**TASK STATEMENT**
Look below for the line that has "photomicrograph showing weak". Set down the lines from there through the line that has "image shows no", exactly as written.

(GIVEN INFORMATION Opens)

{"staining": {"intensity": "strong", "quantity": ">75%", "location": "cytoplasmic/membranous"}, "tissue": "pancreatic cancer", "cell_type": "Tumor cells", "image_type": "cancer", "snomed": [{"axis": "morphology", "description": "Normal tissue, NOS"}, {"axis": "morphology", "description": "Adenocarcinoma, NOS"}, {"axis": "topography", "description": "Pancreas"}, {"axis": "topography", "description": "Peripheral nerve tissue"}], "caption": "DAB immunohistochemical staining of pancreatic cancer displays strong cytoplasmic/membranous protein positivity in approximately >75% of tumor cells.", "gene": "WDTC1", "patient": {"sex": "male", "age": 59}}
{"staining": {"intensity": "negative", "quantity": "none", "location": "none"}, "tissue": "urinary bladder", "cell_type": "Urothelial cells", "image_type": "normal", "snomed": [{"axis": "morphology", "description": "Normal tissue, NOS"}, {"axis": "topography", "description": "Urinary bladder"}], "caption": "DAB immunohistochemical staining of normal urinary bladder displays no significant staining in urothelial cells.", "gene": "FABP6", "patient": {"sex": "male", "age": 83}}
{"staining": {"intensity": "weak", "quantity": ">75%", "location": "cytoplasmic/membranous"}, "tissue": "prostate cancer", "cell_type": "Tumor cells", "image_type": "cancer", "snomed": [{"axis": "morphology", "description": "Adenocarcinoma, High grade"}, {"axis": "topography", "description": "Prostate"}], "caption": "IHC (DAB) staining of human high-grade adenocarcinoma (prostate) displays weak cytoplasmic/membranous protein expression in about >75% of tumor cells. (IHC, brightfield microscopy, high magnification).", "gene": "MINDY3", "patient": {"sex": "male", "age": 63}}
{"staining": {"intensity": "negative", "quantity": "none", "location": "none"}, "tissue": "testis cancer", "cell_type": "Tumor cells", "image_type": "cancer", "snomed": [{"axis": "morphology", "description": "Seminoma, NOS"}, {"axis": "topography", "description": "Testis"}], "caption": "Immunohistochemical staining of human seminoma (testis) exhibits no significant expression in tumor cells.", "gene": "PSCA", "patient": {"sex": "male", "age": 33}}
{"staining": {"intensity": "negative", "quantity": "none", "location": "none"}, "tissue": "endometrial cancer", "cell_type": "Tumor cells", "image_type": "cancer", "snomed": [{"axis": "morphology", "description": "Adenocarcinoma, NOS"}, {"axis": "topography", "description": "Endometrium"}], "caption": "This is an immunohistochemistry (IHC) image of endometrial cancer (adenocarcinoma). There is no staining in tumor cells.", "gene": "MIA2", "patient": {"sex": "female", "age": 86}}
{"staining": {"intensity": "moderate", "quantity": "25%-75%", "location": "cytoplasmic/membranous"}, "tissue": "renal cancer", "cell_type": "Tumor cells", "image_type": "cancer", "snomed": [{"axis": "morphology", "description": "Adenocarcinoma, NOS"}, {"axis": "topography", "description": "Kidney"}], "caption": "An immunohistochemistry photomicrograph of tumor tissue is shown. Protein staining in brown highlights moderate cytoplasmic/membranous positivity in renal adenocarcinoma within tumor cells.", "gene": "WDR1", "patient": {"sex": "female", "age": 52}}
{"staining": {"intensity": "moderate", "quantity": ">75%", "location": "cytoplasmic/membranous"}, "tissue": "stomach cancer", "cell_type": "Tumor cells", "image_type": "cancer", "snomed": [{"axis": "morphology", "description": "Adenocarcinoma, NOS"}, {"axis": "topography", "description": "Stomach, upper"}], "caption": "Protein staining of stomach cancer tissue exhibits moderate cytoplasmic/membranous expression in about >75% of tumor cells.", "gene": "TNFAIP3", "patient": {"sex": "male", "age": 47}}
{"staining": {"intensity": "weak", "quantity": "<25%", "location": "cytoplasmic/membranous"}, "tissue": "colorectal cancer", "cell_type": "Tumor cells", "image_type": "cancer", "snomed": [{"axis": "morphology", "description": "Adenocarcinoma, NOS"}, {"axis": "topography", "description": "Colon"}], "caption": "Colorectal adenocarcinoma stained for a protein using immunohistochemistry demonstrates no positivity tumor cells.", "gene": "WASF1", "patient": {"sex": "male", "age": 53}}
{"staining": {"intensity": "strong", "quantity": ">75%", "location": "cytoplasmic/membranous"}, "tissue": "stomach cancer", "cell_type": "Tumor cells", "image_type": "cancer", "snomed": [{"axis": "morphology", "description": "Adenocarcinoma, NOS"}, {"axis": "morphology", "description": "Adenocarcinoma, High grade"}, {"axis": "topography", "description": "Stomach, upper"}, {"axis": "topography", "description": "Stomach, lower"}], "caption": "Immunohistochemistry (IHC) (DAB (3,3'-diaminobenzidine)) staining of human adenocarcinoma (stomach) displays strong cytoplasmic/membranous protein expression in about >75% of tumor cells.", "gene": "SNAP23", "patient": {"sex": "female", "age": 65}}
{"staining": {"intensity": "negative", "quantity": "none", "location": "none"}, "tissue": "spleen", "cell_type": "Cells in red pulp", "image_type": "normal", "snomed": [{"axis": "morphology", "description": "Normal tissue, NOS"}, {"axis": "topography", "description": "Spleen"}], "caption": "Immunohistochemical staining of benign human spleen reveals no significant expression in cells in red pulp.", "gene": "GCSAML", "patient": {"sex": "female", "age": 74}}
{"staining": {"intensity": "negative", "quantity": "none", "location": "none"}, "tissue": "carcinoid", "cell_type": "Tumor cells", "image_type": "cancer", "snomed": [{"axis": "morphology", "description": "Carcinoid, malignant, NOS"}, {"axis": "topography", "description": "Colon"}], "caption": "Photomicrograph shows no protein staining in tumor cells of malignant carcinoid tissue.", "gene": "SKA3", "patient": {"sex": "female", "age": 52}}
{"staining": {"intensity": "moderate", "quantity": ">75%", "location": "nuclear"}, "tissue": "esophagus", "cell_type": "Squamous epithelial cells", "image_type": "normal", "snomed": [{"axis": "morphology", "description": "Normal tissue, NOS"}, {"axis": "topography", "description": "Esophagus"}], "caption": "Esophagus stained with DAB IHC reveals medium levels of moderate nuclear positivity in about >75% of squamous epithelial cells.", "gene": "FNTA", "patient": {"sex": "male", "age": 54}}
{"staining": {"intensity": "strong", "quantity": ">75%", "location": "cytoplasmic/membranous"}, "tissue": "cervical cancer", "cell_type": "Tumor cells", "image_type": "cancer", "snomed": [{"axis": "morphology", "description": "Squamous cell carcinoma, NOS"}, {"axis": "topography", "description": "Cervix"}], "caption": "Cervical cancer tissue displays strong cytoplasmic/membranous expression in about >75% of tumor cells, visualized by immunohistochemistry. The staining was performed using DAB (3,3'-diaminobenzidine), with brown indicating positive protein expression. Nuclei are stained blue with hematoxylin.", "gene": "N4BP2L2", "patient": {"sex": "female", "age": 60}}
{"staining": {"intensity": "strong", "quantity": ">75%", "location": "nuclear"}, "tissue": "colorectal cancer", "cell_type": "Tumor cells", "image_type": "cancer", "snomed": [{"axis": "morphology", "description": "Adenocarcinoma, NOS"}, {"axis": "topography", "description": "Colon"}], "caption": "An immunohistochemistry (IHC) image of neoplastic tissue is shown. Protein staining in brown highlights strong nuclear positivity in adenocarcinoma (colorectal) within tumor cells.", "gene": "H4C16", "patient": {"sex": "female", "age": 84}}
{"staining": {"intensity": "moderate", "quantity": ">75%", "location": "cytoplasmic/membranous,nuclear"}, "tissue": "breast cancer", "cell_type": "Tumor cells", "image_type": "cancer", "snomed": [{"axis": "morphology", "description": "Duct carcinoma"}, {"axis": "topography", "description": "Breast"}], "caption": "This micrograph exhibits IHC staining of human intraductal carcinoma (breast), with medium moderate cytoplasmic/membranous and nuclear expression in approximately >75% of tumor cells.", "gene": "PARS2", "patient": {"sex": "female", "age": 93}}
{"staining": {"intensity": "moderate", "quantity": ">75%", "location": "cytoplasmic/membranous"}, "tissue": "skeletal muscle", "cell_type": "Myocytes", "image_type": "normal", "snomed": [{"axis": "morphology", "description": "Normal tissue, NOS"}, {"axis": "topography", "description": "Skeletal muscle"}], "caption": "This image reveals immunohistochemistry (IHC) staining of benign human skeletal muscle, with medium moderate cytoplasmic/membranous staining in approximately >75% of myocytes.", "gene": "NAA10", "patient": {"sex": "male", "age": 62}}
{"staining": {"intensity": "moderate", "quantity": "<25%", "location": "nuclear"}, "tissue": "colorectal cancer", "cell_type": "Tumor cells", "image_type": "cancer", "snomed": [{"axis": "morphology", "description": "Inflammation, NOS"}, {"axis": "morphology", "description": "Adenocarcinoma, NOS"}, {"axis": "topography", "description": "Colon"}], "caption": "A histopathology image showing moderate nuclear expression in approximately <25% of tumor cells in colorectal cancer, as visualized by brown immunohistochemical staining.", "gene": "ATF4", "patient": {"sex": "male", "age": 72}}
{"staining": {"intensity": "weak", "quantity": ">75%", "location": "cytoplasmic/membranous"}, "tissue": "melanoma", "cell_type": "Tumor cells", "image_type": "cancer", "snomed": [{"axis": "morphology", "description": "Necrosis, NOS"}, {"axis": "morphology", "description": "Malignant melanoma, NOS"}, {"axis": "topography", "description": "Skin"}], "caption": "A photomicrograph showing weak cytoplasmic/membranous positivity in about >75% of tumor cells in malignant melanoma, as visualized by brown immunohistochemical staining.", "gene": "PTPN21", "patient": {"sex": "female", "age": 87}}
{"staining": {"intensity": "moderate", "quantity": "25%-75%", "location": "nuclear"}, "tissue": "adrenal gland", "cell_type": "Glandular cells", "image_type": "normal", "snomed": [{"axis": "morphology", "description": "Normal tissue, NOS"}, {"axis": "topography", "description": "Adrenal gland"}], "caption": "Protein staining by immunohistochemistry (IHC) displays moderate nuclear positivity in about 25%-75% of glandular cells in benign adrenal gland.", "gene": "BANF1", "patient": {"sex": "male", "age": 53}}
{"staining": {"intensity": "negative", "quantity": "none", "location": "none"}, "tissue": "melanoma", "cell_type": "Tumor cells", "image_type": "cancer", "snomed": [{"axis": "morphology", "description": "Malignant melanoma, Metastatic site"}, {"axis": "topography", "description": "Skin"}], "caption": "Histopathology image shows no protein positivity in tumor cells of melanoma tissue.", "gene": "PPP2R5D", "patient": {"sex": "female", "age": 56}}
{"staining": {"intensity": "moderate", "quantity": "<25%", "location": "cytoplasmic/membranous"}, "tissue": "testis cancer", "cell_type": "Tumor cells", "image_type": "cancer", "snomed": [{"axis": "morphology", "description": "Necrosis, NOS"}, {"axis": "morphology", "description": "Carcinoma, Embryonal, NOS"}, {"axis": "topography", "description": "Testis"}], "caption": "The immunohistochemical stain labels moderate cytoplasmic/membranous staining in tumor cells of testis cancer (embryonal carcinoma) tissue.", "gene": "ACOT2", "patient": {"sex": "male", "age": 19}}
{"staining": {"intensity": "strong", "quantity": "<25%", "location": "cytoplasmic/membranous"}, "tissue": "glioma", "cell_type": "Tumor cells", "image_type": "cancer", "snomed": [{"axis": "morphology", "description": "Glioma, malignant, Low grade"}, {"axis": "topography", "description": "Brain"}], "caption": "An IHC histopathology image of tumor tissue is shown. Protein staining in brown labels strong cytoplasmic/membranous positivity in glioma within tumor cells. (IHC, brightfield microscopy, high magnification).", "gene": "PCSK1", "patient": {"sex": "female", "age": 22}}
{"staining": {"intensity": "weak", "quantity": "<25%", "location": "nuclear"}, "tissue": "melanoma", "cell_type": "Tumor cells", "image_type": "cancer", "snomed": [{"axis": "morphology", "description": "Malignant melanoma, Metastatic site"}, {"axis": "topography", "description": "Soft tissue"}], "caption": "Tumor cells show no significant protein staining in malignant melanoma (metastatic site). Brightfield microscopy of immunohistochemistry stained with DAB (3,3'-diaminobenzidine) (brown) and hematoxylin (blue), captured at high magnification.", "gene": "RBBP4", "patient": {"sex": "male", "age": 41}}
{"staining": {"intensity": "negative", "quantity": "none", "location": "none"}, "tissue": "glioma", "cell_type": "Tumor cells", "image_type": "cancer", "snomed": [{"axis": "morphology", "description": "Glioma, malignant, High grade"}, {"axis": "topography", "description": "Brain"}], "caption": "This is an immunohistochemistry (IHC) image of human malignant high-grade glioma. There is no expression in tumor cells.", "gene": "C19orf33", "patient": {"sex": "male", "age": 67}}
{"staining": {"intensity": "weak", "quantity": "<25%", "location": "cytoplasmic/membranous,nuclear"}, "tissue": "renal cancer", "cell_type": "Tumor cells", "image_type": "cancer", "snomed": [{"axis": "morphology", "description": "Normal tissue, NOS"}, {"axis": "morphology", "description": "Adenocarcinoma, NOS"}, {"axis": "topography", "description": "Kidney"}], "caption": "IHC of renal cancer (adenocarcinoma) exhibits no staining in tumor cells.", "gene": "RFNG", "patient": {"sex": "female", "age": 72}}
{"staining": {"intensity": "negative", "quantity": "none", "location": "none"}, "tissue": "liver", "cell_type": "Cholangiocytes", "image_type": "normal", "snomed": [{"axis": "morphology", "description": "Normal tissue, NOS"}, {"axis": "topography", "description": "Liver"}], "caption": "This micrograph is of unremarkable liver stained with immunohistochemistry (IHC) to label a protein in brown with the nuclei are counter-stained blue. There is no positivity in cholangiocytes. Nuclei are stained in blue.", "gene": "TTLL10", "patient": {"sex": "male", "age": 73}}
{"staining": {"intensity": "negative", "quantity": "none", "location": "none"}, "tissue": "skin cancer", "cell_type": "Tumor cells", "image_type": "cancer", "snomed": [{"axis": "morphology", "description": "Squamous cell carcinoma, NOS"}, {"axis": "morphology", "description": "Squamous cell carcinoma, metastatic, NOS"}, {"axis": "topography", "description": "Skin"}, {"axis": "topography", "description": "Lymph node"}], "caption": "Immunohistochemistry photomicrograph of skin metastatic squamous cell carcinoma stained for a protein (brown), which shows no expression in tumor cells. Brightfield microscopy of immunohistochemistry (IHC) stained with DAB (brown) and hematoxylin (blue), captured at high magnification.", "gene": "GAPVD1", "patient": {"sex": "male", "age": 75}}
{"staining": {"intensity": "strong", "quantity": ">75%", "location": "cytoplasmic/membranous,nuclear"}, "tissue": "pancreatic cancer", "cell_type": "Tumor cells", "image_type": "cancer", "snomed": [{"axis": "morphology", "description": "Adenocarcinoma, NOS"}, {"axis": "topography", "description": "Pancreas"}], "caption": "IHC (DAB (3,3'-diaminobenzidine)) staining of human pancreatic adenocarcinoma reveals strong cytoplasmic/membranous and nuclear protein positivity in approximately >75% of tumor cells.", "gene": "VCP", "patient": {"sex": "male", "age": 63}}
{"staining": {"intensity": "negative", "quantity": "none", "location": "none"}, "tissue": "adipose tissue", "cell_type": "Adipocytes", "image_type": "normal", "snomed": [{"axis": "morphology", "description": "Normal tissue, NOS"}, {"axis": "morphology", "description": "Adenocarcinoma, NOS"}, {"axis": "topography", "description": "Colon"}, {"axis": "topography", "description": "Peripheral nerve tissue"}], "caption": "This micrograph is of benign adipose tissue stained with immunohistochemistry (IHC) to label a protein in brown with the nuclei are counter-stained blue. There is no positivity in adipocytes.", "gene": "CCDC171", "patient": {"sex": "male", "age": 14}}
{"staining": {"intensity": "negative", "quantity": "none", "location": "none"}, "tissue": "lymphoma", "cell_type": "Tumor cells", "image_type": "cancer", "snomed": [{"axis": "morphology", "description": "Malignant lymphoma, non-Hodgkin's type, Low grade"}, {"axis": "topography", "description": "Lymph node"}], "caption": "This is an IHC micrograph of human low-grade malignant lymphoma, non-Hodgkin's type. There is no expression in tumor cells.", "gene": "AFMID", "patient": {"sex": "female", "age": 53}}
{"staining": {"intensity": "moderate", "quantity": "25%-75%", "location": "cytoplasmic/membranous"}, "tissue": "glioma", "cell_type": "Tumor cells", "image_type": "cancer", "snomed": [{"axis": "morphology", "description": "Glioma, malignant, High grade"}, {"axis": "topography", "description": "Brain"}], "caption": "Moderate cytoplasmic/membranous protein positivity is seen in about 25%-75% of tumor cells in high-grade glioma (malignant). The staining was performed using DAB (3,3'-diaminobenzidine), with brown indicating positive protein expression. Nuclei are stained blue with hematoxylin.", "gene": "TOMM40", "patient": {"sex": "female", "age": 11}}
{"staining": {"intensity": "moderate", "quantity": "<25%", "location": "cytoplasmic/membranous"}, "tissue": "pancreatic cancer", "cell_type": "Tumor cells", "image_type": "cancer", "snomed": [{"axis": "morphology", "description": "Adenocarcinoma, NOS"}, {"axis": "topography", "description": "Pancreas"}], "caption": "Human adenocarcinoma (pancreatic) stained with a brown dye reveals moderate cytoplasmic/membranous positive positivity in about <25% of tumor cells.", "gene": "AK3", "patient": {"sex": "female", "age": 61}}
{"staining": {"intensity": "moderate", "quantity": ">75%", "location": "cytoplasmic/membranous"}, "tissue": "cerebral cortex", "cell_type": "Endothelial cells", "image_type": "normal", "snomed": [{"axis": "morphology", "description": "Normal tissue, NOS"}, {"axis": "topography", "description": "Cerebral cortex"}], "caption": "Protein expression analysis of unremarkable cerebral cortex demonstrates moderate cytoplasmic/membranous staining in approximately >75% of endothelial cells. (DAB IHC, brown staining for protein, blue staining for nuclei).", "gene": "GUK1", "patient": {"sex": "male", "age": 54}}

(GIVEN INFORMATION Closes)

**EXERCISE RESULT**
{"staining": {"intensity": "weak", "quantity": ">75%", "location": "cytoplasmic/membranous"}, "tissue": "melanoma", "cell_type": "Tumor cells", "image_type": "cancer", "snomed": [{"axis": "morphology", "description": "Necrosis, NOS"}, {"axis": "morphology", "description": "Malignant melanoma, NOS"}, {"axis": "topography", "description": "Skin"}], "caption": "A photomicrograph showing weak cytoplasmic/membranous positivity in about >75% of tumor cells in malignant melanoma, as visualized by brown immunohistochemical staining.", "gene": "PTPN21", "patient": {"sex": "female", "age": 87}}
{"staining": {"intensity": "moderate", "quantity": "25%-75%", "location": "nuclear"}, "tissue": "adrenal gland", "cell_type": "Glandular cells", "image_type": "normal", "snomed": [{"axis": "morphology", "description": "Normal tissue, NOS"}, {"axis": "topography", "description": "Adrenal gland"}], "caption": "Protein staining by immunohistochemistry (IHC) displays moderate nuclear positivity in about 25%-75% of glandular cells in benign adrenal gland.", "gene": "BANF1", "patient": {"sex": "male", "age": 53}}
{"staining": {"intensity": "negative", "quantity": "none", "location": "none"}, "tissue": "melanoma", "cell_type": "Tumor cells", "image_type": "cancer", "snomed": [{"axis": "morphology", "description": "Malignant melanoma, Metastatic site"}, {"axis": "topography", "description": "Skin"}], "caption": "Histopathology image shows no protein positivity in tumor cells of melanoma tissue.", "gene": "PPP2R5D", "patient": {"sex": "female", "age": 56}}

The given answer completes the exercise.